最後に紹介するのは、《Solar Garden》と呼ばれる温室である。西ベルリンに位置する芸術アカデミーで開かれている「The Great Repair」展(会場=ベルリン芸術アカデミー、会期=20231014−2024114日)にアトリエ・ワンが出展した、解体された温室のReuse材を用いて再び温室を制作した作品である。展覧会場となったこの建物は西ドイツ時代の1960年につくられ、鋸屋根のアトリエの中央に設けられた中庭は近年活用されていなかったが、ここに、アカデミーの以前の展覧会で用いられた垂木、温室解体の際に不要になったポリカーボネート製複層パネル、コンクリートPCブロックなどのReuse材を用い、会期中、二つの展示室を繋ぐ廊下ともなる温室をデザインした。1/4円断面を支える構造を40mm角の垂木のトラス梁で構成する。屋根から壁まで同材であるポリカーボネート製複層パネルを重ね葺きすることから梁を分割した。

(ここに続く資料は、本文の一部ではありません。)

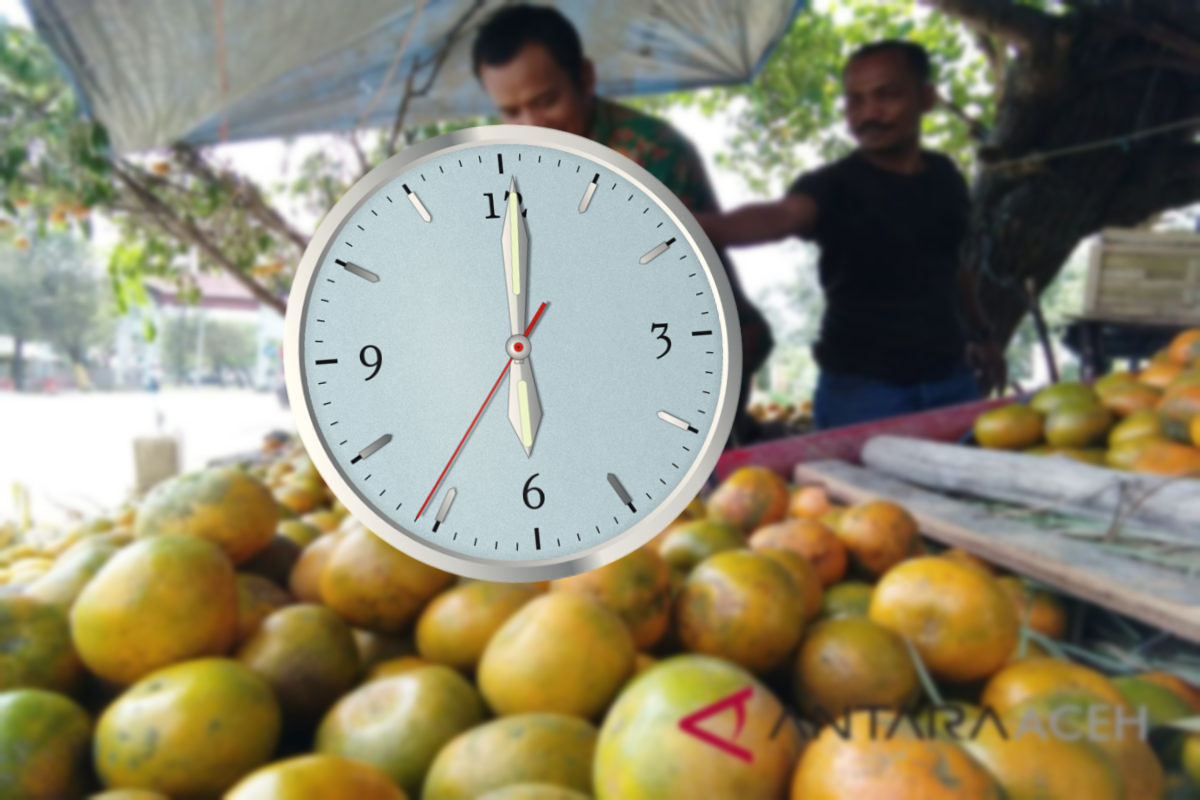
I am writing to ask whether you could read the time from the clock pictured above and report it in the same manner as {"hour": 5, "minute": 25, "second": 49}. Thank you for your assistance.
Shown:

垂木は細くそれ自身で接合するのは難しかったので、隅板による接合を採用した。多角形になる隅板とビスの位置を図面制作して、Reuse材の合板をレーザーカットした。その後マジックアワーの空の色を参照し奥行き方向に塗り分けた。製作の過程では隅板そのものが架構製作のジグとなり、完成後は装飾になる。温室には日本のプロダクトデザインの草分けのひとりである渡辺力(1911−2013)の、第二次世界大戦後のもののなかった時期、限られた材料と家庭にある座布団を組み合わせることで提案された《ヒモイス》(1952)を参考に、ベンチも計画した。ひも用の穴を開けた骨組を用意し、展覧会開会後、ひもはインカの作家(Liliana Armero, Santiago del Hierro, Viviana Jacanamejoy, Freider Legarda and Jean Mutumbajoy)とのワークショップで設置されベンチがつくられた。

Reuse材を活用した展覧会出展作品の事例
温室《Solar Garden》(「The Great Repair」展、2023) 内部
2点とも© David von Becker

Reuse材を活用した展覧会出展作品の事例
温室《Solar Garden》(「The Great Repair」展、2023) 外部
© Harry Schnitger

Reuse材を活用した展覧会出展作品の事例
温室《Solar Garden》(「The Great Repair」展、2023)内で行なわれたワークショップ
ひもでベンチがつくられた
© Harry Schnitger

Reuseのために

一般に建築設計ではまず建築を計画し、これにあわせて、材料を選び、デザインをまとめることが多い。しかしReuseのデザインでは、Reuse材があるところから、デザインが始まる。そのため、Reuse材を観察、分析し、その特性を伸ばすことで建築するのである。だから隅板はひとつのアイデアだが、Reuse材をどのように「くっつける」か、これがReuseデザインの要になりそうだ。